Because seriously, if it isn't fun, what's the point?
Over the next few weeks we're going to take a look at web development tools in Linux. We'll do a run down of some popular XHTML/HTML editors, FTP and transfer software, and neat little tools for creating content that make some of the drudgery of "back-end" web work less painful.
Of course, this mini-series (sub-series? I wouldn't want you to confuse this with Shogun) comes with an obligatory confessional: It's been a long time since I really did any hardcore HTML coding from scratch in any editor. I am more likely to do some tweaks to an existing page in an HTML editor, check it all out and see how things work together, and upload the altered page to my web host.

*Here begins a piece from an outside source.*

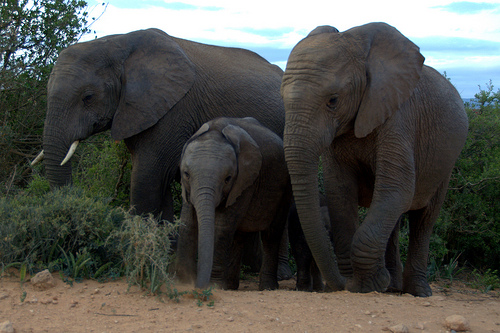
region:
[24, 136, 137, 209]
These are tusks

The advent of ready made content management systems (CMS), such as Wordpress, Drupal and Joomla, has in many ways made HTML editors a little less crucial to the average web user. In some ways, though, this only made working with these systems on Linux that much easier. The major Linux HTML editors like Quanta and Bluefish, though historically lacking some of the favorite features of Dreamweaver, started to become more attractive when all that was required was loading a cascading style sheet or a few static pages of a content system for some quick and dirty editing.
Certainly the added bonuses to using a Linux desktop with your CMS are worth mentioning, as well. In general, it is a lot less work to test your whole site on your local computer using Linux than it is using Windows. Setting up a LAMP environment (Linux, Apache, MySQL and PHP) is fairly straightforward when using your distro's packages and some generic howtos online. Doing the same thing in Windows (WAMP), while not impossible, is certainly more time consuming and requires (believe it or not) a bit more confidence in your computer skills.

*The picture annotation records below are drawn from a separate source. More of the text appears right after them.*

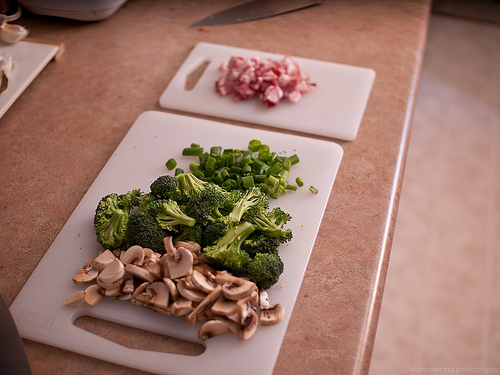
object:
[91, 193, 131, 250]
brocolli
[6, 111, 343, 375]
board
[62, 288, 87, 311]
mushrooms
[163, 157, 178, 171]
chives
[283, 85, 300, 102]
meat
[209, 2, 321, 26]
knife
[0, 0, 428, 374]
table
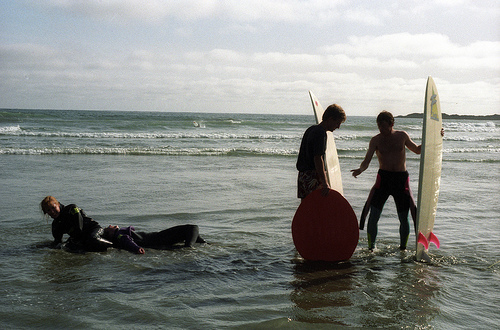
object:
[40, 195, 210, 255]
people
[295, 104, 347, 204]
man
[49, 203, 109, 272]
wetsuit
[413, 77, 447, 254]
surfboard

We will touch a bit on the LAMP environment as a testing platform. The idea behind it is to use it to host public web pages off a server, but setting it up on a home machine for testing is safe, secure, and allows you the privacy and control to tweak your site, and see how all of the bits interact, before unleashing your creation on the world via a public web server.
The other bonus is much less glamorous than testing, or coding, but it's key. It's key, because ultimately, when you have a web site, it's the tool you use the most. I love the variety of interfaces for file transfer. Sure, there are some nifty FTP programs for Windows, and some of our favorites are cross-platform. But for some of us, there's just something endlessly exciting about adding our webhost as a remote location, and if we so choose, connecting to it when logging in to the desktop. Okay, fine, some of us really don't get out much.

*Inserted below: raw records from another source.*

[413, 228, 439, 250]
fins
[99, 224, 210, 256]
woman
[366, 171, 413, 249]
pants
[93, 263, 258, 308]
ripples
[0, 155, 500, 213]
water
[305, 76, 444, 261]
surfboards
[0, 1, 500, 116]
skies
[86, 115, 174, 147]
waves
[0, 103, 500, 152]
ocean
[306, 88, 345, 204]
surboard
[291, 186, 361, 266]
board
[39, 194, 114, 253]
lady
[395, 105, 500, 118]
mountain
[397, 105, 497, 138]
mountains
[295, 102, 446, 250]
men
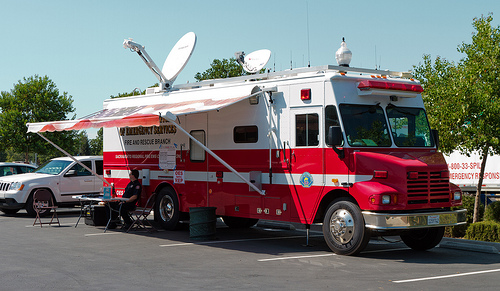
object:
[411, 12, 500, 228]
tree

In the FTP section of this series, we'll also cover a few commands that can come in handy when manipulating files on your web host account. Many web hosting companies use Linux on their servers, and while graphical interfaces are simple and sufficient for most tasks, on occasion there will arise a GUI that does not want to allow you to do something that by rights you should be able to do. In these cases, it is often possible to get to a terminal (command line) and issue the command old-school style, with good results.
Finally, we'll talk about the interesting little bits that don't fit really anywhere -- things like image map editors, and projects such as OpenLaszlo.
I sincerely hope you'll accept my apologies, then, about this week's "Switcher" being a teaser. So many new computer users (not just 'nix users) equate "computing" with "web presence" in some way, shape, or form. Some of them are fine with a hosted account on Wordpress, or Blogspot, and that can work quite well. Others might want a little more control, or just want to bring a little bit extra to their slice of the web. Linux can be a great platform to get them started.